§ **Problems to work on**:
a - From the report on COVID-19 and workers' collective power, copy word for word the span starting with "As the economy" and going on through "period (Gould 2020b).".
b - Translate this sentence from the report on COVID-19 and workers' collective power into Spanish: "In February, the unemployment rate was at a 50-year low of 3.5%."
c - Write what comes next in the report on COVID-19 and workers' collective power, picking up after its final sentence.

§ **Given passage**:
#####

This report examines the impact of the COVID-19 pandemic on working people and our economy, discusses the importance of unions and workers’ collective action in establishing an equitable economy and labor market, and recommends policy reforms to promote workers’ collective power and grow union density. There is already widespread political support for many of these important reforms, including the Protecting the Right to Organize (PRO) Act, which passed the House of Representatives early this year. And, while it is important to consider new structures that promote workers’ collective power, this report focuses on practical policy reforms that build on existing legal frameworks and structures of worker power. These reforms should be a priority for the first 100 days of any new administration that is interested in using its power to halt and reverse the four-decades-old trend of rising inequality and near wage stagnation for most workers—a trend that has been exacerbated and worsened by the COVID-19 pandemic.


The coronavirus recession came swiftly. In February, the unemployment rate was at a 50-year low of 3.5%. The unemployment rate began rising in March, and in April, as fear of the virus and social-distancing measures shut down nonessential parts of the economy, the unemployment rate shot up to 14.7%—with the Bureau of Labor Statistics noting that the unemployment rate would have been 19.5% in April if not for 7.5 million workers who were misclassified as “employed, not at work” instead of being classified as temporarily unemployed (BLS 2020).

As the economy began reopening in May, some workers who had been temporarily laid off in March and April began to be rehired, but as of July—as the virus surged in part because reopening was not accompanied by robust workplace safety and public health measures—progress had slowed dramatically. Given that the labor market remains 12.9 million jobs below where it was before the virus hit and the unemployment rate remains higher than it ever was during the Great Recession, a dramatically slowing recovery means the U.S. labor market is likely to be very weak for an extended period (Gould 2020b).

#####

§ **Extracted data**:
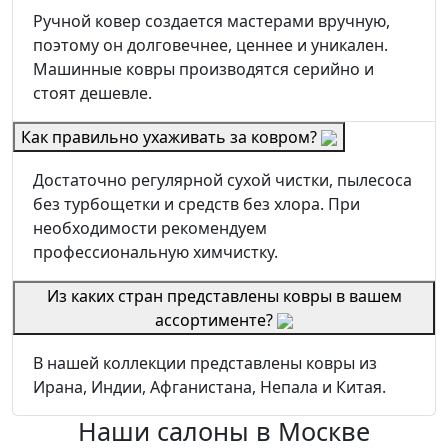
Ручной ковер создается мастерами вручную,
поэтому он долговечнее, ценнее и уникален.
Машинные ковры производятся серийно и
стоят дешевле.
Как правильно ухаживать за ковром?
Достаточно регулярной сухой чистки, пылесоса
без турбощетки и средств без хлора. При
необходимости рекомендуем
профессиональную химчистку.
Из каких стран представлены ковры в вашем
ассортименте?
В нашей коллекции представлены ковры из
Ирана, Индии, Афганистана, Непала и Китая.
Наши салоны
в Москве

#####

§ **Answers to this exercise**:
a -
As the economy began reopening in May, some workers who had been temporarily laid off in March and April began to be rehired, but as of July—as the virus surged in part because reopening was not accompanied by robust workplace safety and public health measures—progress had slowed dramatically. Given that the labor market remains 12.9 million jobs below where it was before the virus hit and the unemployment rate remains higher than it ever was during the Great Recession, a dramatically slowing recovery means the U.S. labor market is likely to be very weak for an extended period (Gould 2020b).

b - En febrero, la tasa de desempleo se encontraba en un mínimo de 50 años, del 3,5 %.

c -
The danger of extended labor market weakness is particularly acute if Congress does not provide substantial additional fiscal aid (Bivens 2020; Bivens and Cooper 2020). The Congressional Budget Office predicts that if Congress does nothing, the unemployment rate will average 10.5% in the fourth quarter of this year, 8.4% in 2021, and over 7% in 2022—still more than twice where it was before the recession hit (CBO 2020). Without significant intervention by Congress, we are going to face a sustained period of economic weakness that will do lasting harm to the economy and the people who make up the economy, and will greatly exacerbate existing inequalities.

The challenges of the COVID-19 pandemic have been felt broadly, but not equally. Low-wage workers have experienced vastly greater job loss due to the fact that low-wage jobs are concentrated in sectors that are getting hit particularly hard because they involve more social contact (such as restaurants and bars, hotels, personal services, events, and brick-and-mortar retail). Further, due to racial and ethnic differences in labor market outcomes caused by occupational segregation, discrimination, and other disparities rooted in systemic racism, Black, Latinx, and Asian American/Pacific Islander (AAPI) communities have experienced much greater job loss. While white non-Hispanic workers saw a peak unemployment rate of 12.8%, Black non-Hispanic workers saw a peak unemployment rate of 16.7%, Hispanic workers saw an unemployment rate of 18.5%, and AAPI workers saw an unemployment rate of 15.0%. This recession also saw greater job loss among women than among men, and, at the intersection of race and gender, unemployment rates peaked at incredibly high rates for women of color: 17.3% for Black non-Hispanic women, 20.5% for Hispanic women, and 16.1% for AAPI women.

While a common conception may be that “everyone is working from home,” survey data from the Bureau of Labor Statistics find that in fact fewer than 30% of workers can work from home (BLS-ATUS 2019). Black and Hispanic workers are even less likely to have the opportunity to telework. Less than one in five Black workers (19.7%) and only one in six Hispanic workers (16.2%) can telework (Gould and Shierholz 2020).